Ini Penyebab Seseorang Alami Gangguan Afasia

SHARE

Istimewa


CARAPANDANG - Kabar mengenai bintang film Bruce Willis yang memutuskan pensiun dari dunia akting karena menderita afasia telah menimbulkan pertanyaan mengenai gangguan komunikasi yang masih kurang dipahami oleh masyarakat.

"Afasia hanya berarti bahwa seseorang memiliki masalah dengan bahasa yang tidak mereka alami sejak lahir," kata ahli saraf Mayo Clinic di Minnesota, Hugo Botha, dikutip dari AFP pada Jumat.

Menurut National Aphasia Association (NAA), gangguan afasia dialami oleh sekitar dua juta orang Amerika, menjadikan gangguan ini lebih umum daripada penyakit parkinson, cerebral palsy, atau distrofi otot.

Stroke atau cedera kepala menjadi penyebab paling umum pada penderita afasia. Meski afasia dapat mempengaruhi produksi dan pemahaman kata-kata baik ucapan maupun tulisan, para ahli menekankan bahwa afasia biasanya tidak mempengaruhi kecerdasan.

"Ada kemungkinan lain (penyebab afasia), seperti dari penyakit neurodegeneratif," kata ilmuwan kognisi di Universitas Johns Hopkins, Brenda Rapp.

Rapp mengatakan sistem otak yang mengatur bahasa merupakan sesuatu yang kompleks yang melibatkan pemilihan kata yang tepat, menggerakkan mulut dengan tepat untuk menyuarakannya, dan di sisi lain mendengar dan menguraikan maknanya.

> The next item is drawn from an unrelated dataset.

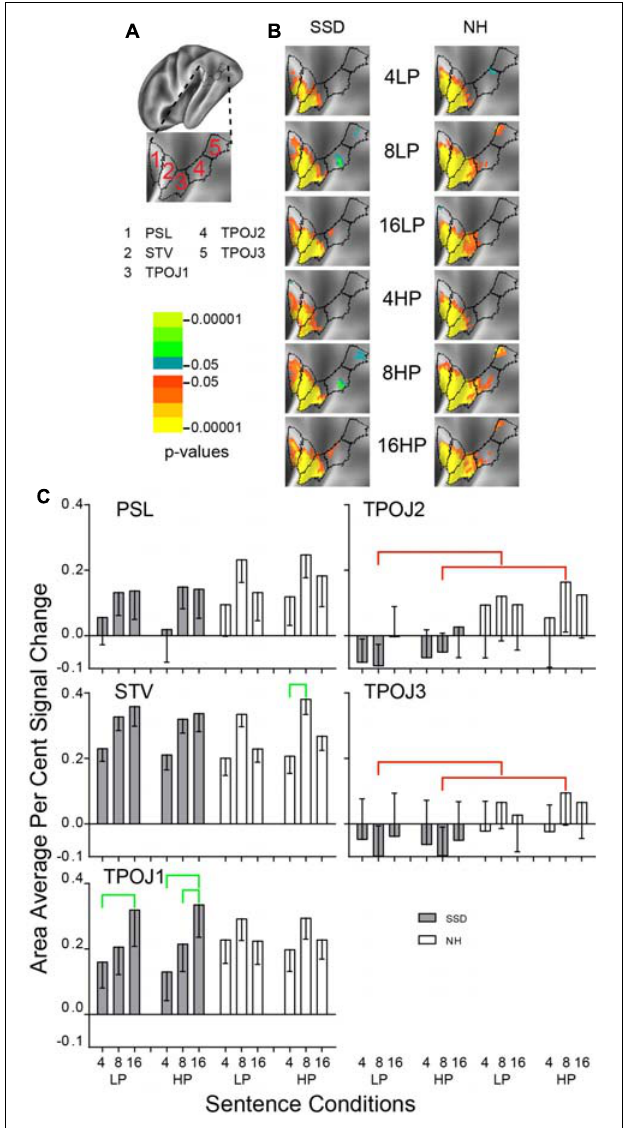
FIGURE 10 | Results from five parcels in the LH Temporal-Parietal-Occipital Junction (TPOJ) region. (A) Lateral view of a partially inflated hemisphere rotated superior 45 ◦ to align the parcels. (B) Enlarged views of parcels show clusters with significant mean z-scores of p < 0.05 for positive BOLD (colored red-orange to bright yellow) and negative BOLD scaled blue to light green. (C) TPO2 and TPO3 had significant group effects marked with red brackets. STV and TPOJ1 had significant intelligibility effects marked with green brackets.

"Setiap orang kadang-kadang berjuang untuk menemukan kata yang tepat, tetapi Anda bisa membayangkan pada afasia, ini sering terjadi," tambahnya.

Para ahli membedakan beberapa jenis afasia, bergantung pada bagian otak mana yang terkena. Pada kasus afasia ekspresif, ahli patologi wicara dari American Speech Language Hearing Association (ASHA) Brooke Hatfield mengatakan penderita biasanya memahami bahasa dengan cukup baik tetapi mengalami kesulitan mengeluarkan kata-kata.

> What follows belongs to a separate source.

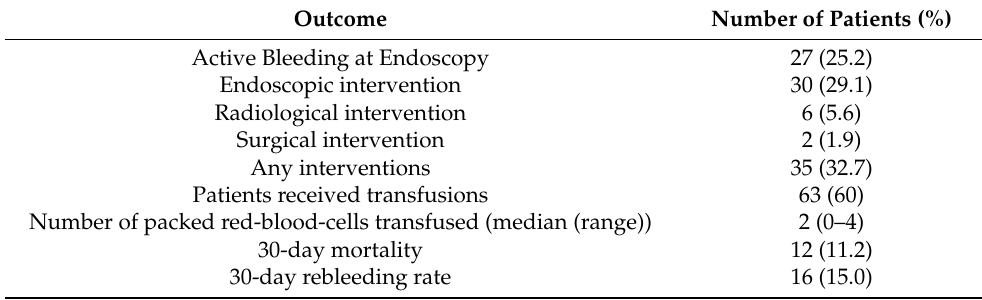
Table 2. Outcomes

"Dalam afasia reseptif kata-kata datang dengan mudah, tetapi itu mungkin bukan kata-kata yang tepat. Dan sulit bagi orang itu untuk memahami apa yang mereka dengar," tambah Hatfield.

Kabar baiknya, kata Hatfield, setiap penderita memiliki kesempatan untuk pemulihan dalam jangka panjang. Senada dengan hal itu, Rapp mengatakan terapi wicara yang melibatkan bagian lain dari otak dapat menjadi pilihan bagi penderita.

Di sisi lain, anggota keluarga lain juga dapat membuat strategi untuk lebih bersabar, menggunakan kalimat sederhana, meminimalkan kebisingan sekitar, mendorong penderita untuk terlibat dalam percakapan, dan yang terpenting tidak memberi stigma pada penderita.

Rapp mengatakan afasia dapat membuat penderitanya mengalami frustrasi dan mengasingkan diri mengingat hubungan antarmanusia sangat bergantung pada kemampuan untuk berbicara dan berkomunikasi dengan baik.

"(Perasaan) ini mirip seperti tiba-tiba terbangun di negara di mana Anda tidak berbicara bahasa yang digunakan di negara itu," kata Hatfield.